Friends of Wray Crescent: Being green and saving bees

By Sara Valle-Martínez

Wray Crescent in Islington, North London, fills up with sunshine on a Saturday morning. Ten neighbours gather, pushing wheelbarrows full of compost, digging the ground with their shovels, and chatting animatedly as they chug their cold cans of ginger beer.

They don’t miss a beat. They dry off the sweat on their foreheads before resuming the shovelling, the pushing, and the planting. They just want the park to look alive.

Sacha Austin, 56, a project manager for the Greater London Authority and secretary of the group: “The aim has always been to grow food for local people and also to increase biodiversity around the park.”

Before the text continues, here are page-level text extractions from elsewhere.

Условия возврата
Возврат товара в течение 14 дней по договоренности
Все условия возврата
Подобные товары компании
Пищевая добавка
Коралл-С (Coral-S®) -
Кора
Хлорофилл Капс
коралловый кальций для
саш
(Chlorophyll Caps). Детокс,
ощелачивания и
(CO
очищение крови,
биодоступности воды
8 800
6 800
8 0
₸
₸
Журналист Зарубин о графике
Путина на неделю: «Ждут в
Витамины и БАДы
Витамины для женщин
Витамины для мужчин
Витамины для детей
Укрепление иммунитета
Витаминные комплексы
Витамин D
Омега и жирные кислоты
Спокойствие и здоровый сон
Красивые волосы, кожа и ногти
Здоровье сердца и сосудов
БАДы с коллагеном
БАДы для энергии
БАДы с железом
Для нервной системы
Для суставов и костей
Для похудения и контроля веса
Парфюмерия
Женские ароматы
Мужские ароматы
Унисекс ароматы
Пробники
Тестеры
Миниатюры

Photo by Matthias Cooper on Pexels.com

“There’s so much beauty in all of this,” she says as she walks through the park, proudly describing their achievements, pointing at their fruit hedges with blueberries, blackberries, and gooseberries; her muddy hands mushing the fragrant leaves of wild garlic between her fingers.

Friends of Wray Crescent Open Space (FoWCOS) is a group of residents who work together to improve the park. They spend over five hours every weekend working on their small vegetable garden, the flower beds and other small patches of land dotted around two hectares of land space.

In 2018, FoWCOS successfully filed a funding application with the support of Islington Council to the Mayor of London Greener Cities programme. They received £2,500 to kickstart their project. 

In 2021, they were awarded the Bees’ Needs Champions Award from the Department for Environment Food & Rural Affairs (Defra) for their flowerbeds that support pollinators.

Lois Harvey, 58, the treasurer of the group and leader of the bee project, said: “The main goal with the flower garden is to provide the bees with flowers that they love because over the last few years we’ve lost half of the bee population in this country. We’re doing everything what we can in this park to encourage bees and look after them.”

Map of Wray Crescent on mywray.gov.uk

Insects are pollinators of 80% of all plant species in Europe, including most fruits, vegetables, and some biofuel crops, according to Defra. Bees contribute directly to local food production from pollination to crop production and the wider environment.

The bees buzz between the multi-coloured flowers, collecting pollen, while the laughter of kids playing in the playground and the chatter of sunbathers fill the space. Ms Harvey says the objective is to expand her project with an eight-mile bee and butterfly trail all the way to Grenville Gardens.

The same green fields where green grows now were full of houses in the 1880s, as shown in an old map on their website. They’ve faced some challenges when planting because of the poor quality and thinness of the soil. But that hasn’t been the only challenge: the park was deserted during the pandemic.

“We used to have more regular meetings before Covid. Those have fallen down a bit, but we’re trying to get that going again” said Jonny Harvey, 58, who is Ms Austin’s partner. Besides being the chair of FoWCOS, he is a freelance tech journalist.

FoWCOS used to give the produce to Crouch Hill foodbank and decided to keep it local during the pandemic, providing two biweekly grocery bags full of self-grown produce to residents in need. But they welcome everyone to join them and encourage others to do the same in their local areas.

Photo by Michael Hodgins on Pexels.com

“When you work, you leave your flat, you get public transport, you go to your horrible office with the bosses and then you go back again and that’s your world and your world shrinks,” said Mr Harvey before throwing a frisbee to her cinnamon-coloured pit bull, Bonita, who prances around entertaining and bringing smiles to the children of FoWCOS.

“We’re dealing with generationally disruptive problems, which are having incredibly harmful consequences on whole communities, and the only way to make a difference, given that our politics are so broken, is to work together and build local communities,” he added, grabbing his shovel again. “So, I’d say do it; get involved.”